LA ou LAPPONIE, (Géographie) grand pays au nord de l'Europe et de la Scandinavie, entre la mer Glaciale, la Russie, la Norvège et la Suède. Comme il est partagé entre ces trois couronnes, on le divise en Laponie russienne, danoise et suédoise : cependant cette dernière est la seule qui soit un peu peuplée, du moins relativement au climat rigoureux.

Saxon le grammairien qui fleurissait sur la fin du xij siècle, est le premier qui ait parlé de ce pays et de ses habitants ; mais comme le dit M. de Voltaire (dont le lecteur aimera mieux trouver ici les réflexions, que l'extrait de l'histoire mal digérée de Scheffer), ce n'est que dans le XVe siècle qu'on commença de connaître grossièrement la Laponie, dont les Russes, les Danois et les Suédais même n'avaient que de faibles notions.

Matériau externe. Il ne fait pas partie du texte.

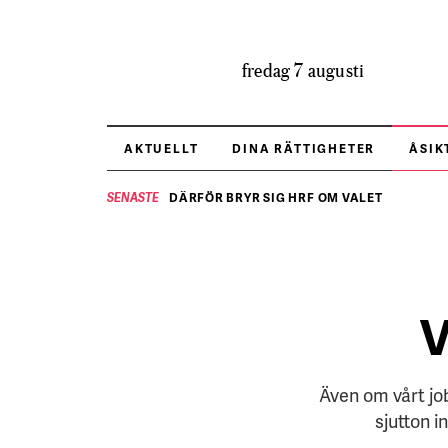
fredag 7 augusti
AKTUELLT
DINA RÄTTIGHETER
ÅSIK
DÄRFÖR BRYR SIG HRF OM VALET
SENASTE
V
Även om vårt job
sjutton i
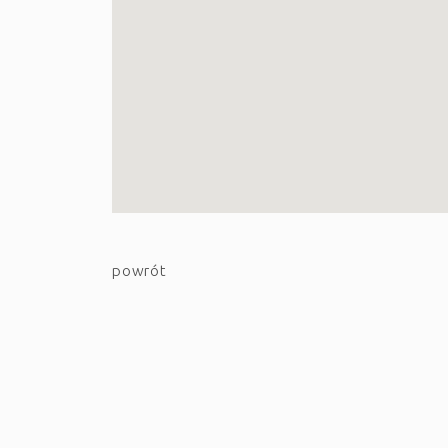
powrót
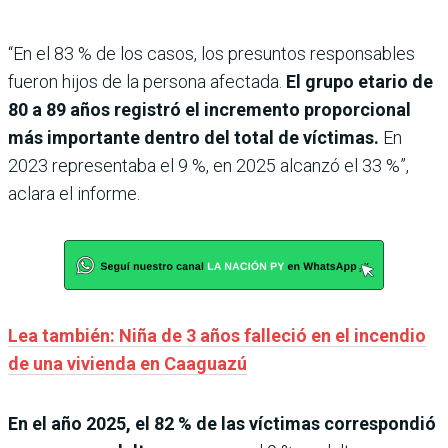
“En el 83 % de los casos, los presuntos responsables
fueron hijos de la persona afectada.
El grupo etario de
80 a 89 años registró el incremento proporcional
más importante dentro del total de víctimas.
En
2023 representaba el 9 %, en 2025 alcanzó el 33 %”,
aclara el informe.
Lea también: Niña de 3 años falleció en el incendio
de una vivienda en Caaguazú
En el año 2025, el 82 % de las víctimas correspondió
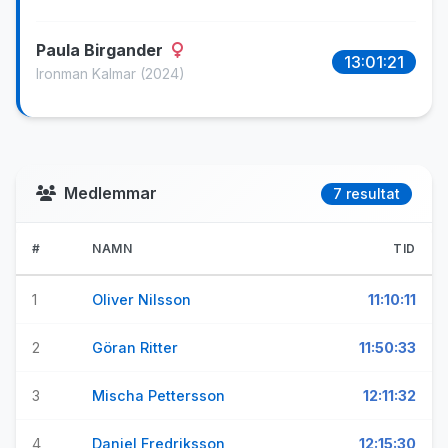
Paula Birgander
13:01:21
Ironman Kalmar
(2024)
Medlemmar
7 resultat
#
NAMN
TID
1
Oliver Nilsson
11:10:11
2
Göran Ritter
11:50:33
3
Mischa Pettersson
12:11:32
4
Daniel Fredriksson
12:15:30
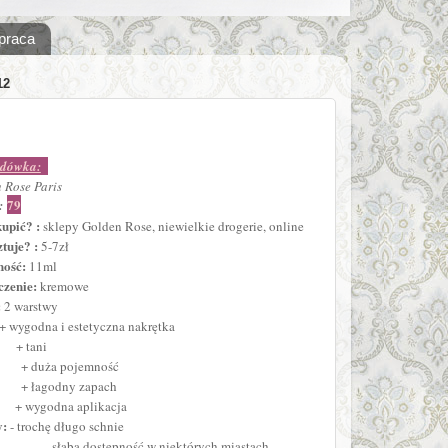
praca
12
dówka:
 Rose Paris
79
:
kupić? :
sklepy Golden Rose, niewielkie drogerie, online
ztuje? :
5-7zł
ność:
11ml
zenie:
kremowe
:
2 warstwy
 + wygodna i estetyczna nakrętka
tani
uża pojemność
+ łagodny zapach
godna aplikacja
y:
- trochę długo schnie
aba dostępność w niektórych miastach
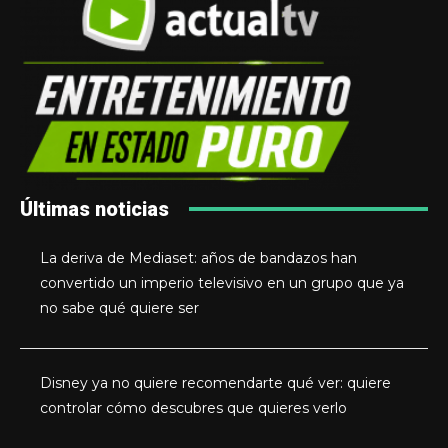
Últimas noticias
La deriva de Mediaset: años de bandazos han
convertido un imperio televisivo en un grupo que ya
no sabe qué quiere ser
Disney ya no quiere recomendarte qué ver: quiere
controlar cómo descubres que quieres verlo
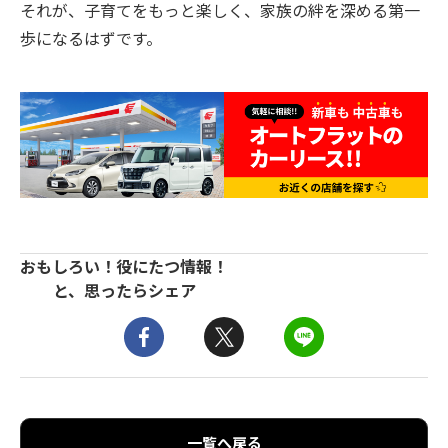
それが、子育てをもっと楽しく、家族の絆を深める第一
歩になるはずです。
おもしろい！役にたつ情報！
と、思ったらシェア
一覧へ戻る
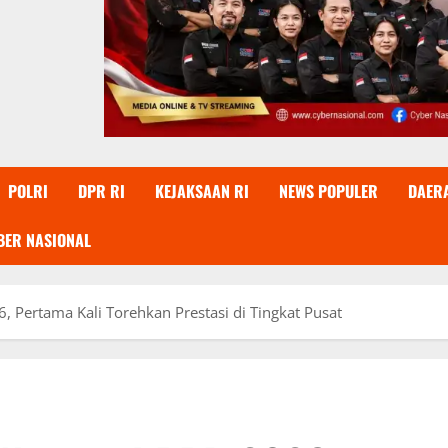
POLRI
DPR RI
KEJAKSAAN RI
NEWS POPULER
DAER
BER NASIONAL
 Pertama Kali Torehkan Prestasi di Tingkat Pusat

Ce vaste pays voisin du pôle avait été seulement désigné par les anciens géographes sous le nom de la contrée des Cynocéphales, des Himantopodes, des Troglotites et des Pygmées. En effet nous apprimes par les relations des écrivains de Suède et de Danemark, que la race des pygmées n'est point une fable, et qu'ils les avaient retrouvés sous le pôle dans un pays idolâtre, couvert de neige, de montagnes et de rochers, rempli de loups, d'élans, d'ours, d'hermines et de rennes.

Les Lapons, continue M. de Voltaire (d'après le témoignage de tous les voyageurs), ne paraissent point tenir des Finlandais dont on les fait sortir, ni d'aucun autre peuple de leurs voisins. Les hommes en Finlande, en Norvège, en Suède, en Russie, sont blonds, grands et bienfaits ; la Laponie ne produit que des hommes de trois coudées de haut, pâles, basanés, avec des cheveux courts, durs et noirs ; leur tête, leurs yeux, leurs oreilles, leur nez, leur ventre, leurs cuisses et leurs pieds menus, les différencient encore de tous les peuples qui entourent leurs déserts.

Ils paraissent une espèce particulière faite pour le climat qu'ils habitent, qu'ils aiment, et qu'eux seuls peuvent aimer. La nature qui n'a mis les rennes que dans cette contrée, semble y avoir produit les Lapons ; et comme leurs rennes ne sont point venues d'ailleurs, ce n'est pas non plus d'un autre pays que les Lapons y paraissent venus. Il n'est pas vraisemblable que les habitants d'une terre moins sauvage, aient franchi les glaces et les déserts pour se transplanter dans des terres si stériles, si ténébreuses, qu'on n'y voit pas clair trois mois de l'année, et qu'il faut changer sans-cesse de canton pour y trouver de quoi subsister. Une famille peut être jetée par la tempête dans une île déserte, et la peupler ; mais on ne quitte point dans le continent des habitations qui produisent quelque nourriture, pour aller s'établir au loin sur des rochers couverts de mousse, au milieu des frimats, des précipices, des neiges et des glaces ; où l'on ne peut se nourrir que de lait de rennes et de poissons secs, sans avoir aucun commerce avec le reste du monde.

De plus, si des Finlandais, des Norwingiens, des Russes, des Suédais, des Islandais, peuples aussi septentrionaux que les Lapons, s'étaient transplantés en Laponie, y auraient-ils absolument changé de figure ? Il semble donc que les Lapons sont une nouvelle espèce d'hommes qui se sont présentés pour la première fois à nos regards et à nos observations dans le seizième siècle ; tandis que l'Asie et l'Amérique nous faisaient voir tant d'autres peuples, dont nous n'avions pas plus de connaissance. Dès-lors la sphère de la nature s'est agrandie pour nous de tous côtés, et c'est par-là véritablement que la Laponie mérite notre attention. Essai sur l'Histoire universelle, tome III. (D.J.)